• **TO DO**: Give the lines between the one holding "pose: elev=357.8 azim=272.2" and the one holding "Dot at: (314, 312)", inclusive, again, switching "pose" to "camera" and leaving everything else unchanged.

====

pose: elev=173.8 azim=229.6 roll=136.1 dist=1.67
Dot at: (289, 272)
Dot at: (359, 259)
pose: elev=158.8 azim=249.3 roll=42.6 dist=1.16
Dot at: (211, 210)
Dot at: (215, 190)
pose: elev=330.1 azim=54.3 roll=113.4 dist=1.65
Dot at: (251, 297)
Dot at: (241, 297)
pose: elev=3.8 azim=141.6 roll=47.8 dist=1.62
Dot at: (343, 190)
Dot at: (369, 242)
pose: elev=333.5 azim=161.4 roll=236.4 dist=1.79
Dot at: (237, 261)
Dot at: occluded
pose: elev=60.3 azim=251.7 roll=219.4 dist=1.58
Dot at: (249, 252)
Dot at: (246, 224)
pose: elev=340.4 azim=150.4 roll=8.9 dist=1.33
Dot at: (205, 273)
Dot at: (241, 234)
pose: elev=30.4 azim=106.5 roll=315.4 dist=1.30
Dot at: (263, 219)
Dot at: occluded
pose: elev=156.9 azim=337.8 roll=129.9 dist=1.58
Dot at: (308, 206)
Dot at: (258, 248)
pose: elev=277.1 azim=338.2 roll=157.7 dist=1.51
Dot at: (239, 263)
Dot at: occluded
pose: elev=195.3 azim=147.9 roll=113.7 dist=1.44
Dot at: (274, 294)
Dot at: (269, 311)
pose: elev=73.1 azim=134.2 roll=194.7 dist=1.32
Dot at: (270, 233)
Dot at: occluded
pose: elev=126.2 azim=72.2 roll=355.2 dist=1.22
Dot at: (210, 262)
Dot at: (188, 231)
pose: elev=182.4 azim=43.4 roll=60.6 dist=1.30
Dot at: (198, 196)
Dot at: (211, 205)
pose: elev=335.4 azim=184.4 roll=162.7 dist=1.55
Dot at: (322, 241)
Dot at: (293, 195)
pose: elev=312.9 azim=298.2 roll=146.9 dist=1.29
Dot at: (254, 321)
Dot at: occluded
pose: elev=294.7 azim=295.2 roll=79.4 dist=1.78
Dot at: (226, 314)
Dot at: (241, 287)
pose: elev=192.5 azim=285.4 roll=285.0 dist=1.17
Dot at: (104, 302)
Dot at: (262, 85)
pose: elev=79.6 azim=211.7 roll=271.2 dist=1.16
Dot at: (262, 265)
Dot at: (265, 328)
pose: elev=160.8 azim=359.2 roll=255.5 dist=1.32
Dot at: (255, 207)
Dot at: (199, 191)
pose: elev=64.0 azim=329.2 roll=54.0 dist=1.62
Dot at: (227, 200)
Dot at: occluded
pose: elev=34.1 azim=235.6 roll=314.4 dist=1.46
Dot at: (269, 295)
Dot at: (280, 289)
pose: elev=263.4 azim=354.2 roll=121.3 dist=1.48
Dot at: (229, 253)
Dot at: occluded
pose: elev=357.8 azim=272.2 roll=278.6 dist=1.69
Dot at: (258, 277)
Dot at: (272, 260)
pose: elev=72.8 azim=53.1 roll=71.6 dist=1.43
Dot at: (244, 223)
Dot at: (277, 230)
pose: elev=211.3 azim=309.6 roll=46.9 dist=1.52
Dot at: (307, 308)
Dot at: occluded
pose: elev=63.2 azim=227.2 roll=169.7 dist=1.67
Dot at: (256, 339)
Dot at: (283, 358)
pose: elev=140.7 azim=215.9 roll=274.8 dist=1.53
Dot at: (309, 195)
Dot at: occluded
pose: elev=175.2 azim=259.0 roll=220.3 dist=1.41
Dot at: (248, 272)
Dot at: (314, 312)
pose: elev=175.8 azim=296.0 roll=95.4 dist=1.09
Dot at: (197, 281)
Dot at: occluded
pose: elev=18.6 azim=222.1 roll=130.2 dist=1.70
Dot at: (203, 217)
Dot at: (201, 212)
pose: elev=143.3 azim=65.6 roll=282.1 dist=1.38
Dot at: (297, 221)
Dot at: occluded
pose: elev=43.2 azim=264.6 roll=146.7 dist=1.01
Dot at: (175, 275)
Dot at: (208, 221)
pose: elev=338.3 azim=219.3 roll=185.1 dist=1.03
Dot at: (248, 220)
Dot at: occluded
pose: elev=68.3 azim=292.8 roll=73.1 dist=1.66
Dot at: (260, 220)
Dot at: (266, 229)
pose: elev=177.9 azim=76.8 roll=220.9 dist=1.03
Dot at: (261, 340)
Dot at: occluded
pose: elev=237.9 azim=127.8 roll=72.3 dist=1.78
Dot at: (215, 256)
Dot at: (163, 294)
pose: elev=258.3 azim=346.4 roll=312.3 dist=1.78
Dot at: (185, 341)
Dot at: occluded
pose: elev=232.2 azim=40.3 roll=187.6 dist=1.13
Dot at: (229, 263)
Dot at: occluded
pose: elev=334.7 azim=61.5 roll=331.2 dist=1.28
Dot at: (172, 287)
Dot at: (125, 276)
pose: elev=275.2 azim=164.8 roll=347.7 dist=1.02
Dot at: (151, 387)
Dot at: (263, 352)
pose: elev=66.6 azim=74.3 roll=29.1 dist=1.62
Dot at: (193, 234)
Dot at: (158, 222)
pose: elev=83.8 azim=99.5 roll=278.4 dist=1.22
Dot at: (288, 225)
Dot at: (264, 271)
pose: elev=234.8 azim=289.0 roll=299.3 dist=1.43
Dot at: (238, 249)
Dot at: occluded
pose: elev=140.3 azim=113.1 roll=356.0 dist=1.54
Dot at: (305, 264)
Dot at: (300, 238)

====

• **OUTPUT OF THE TASK**:
camera: elev=357.8 azim=272.2 roll=278.6 dist=1.69
Dot at: (258, 277)
Dot at: (272, 260)
camera: elev=72.8 azim=53.1 roll=71.6 dist=1.43
Dot at: (244, 223)
Dot at: (277, 230)
camera: elev=211.3 azim=309.6 roll=46.9 dist=1.52
Dot at: (307, 308)
Dot at: occluded
camera: elev=63.2 azim=227.2 roll=169.7 dist=1.67
Dot at: (256, 339)
Dot at: (283, 358)
camera: elev=140.7 azim=215.9 roll=274.8 dist=1.53
Dot at: (309, 195)
Dot at: occluded
camera: elev=175.2 azim=259.0 roll=220.3 dist=1.41
Dot at: (248, 272)
Dot at: (314, 312)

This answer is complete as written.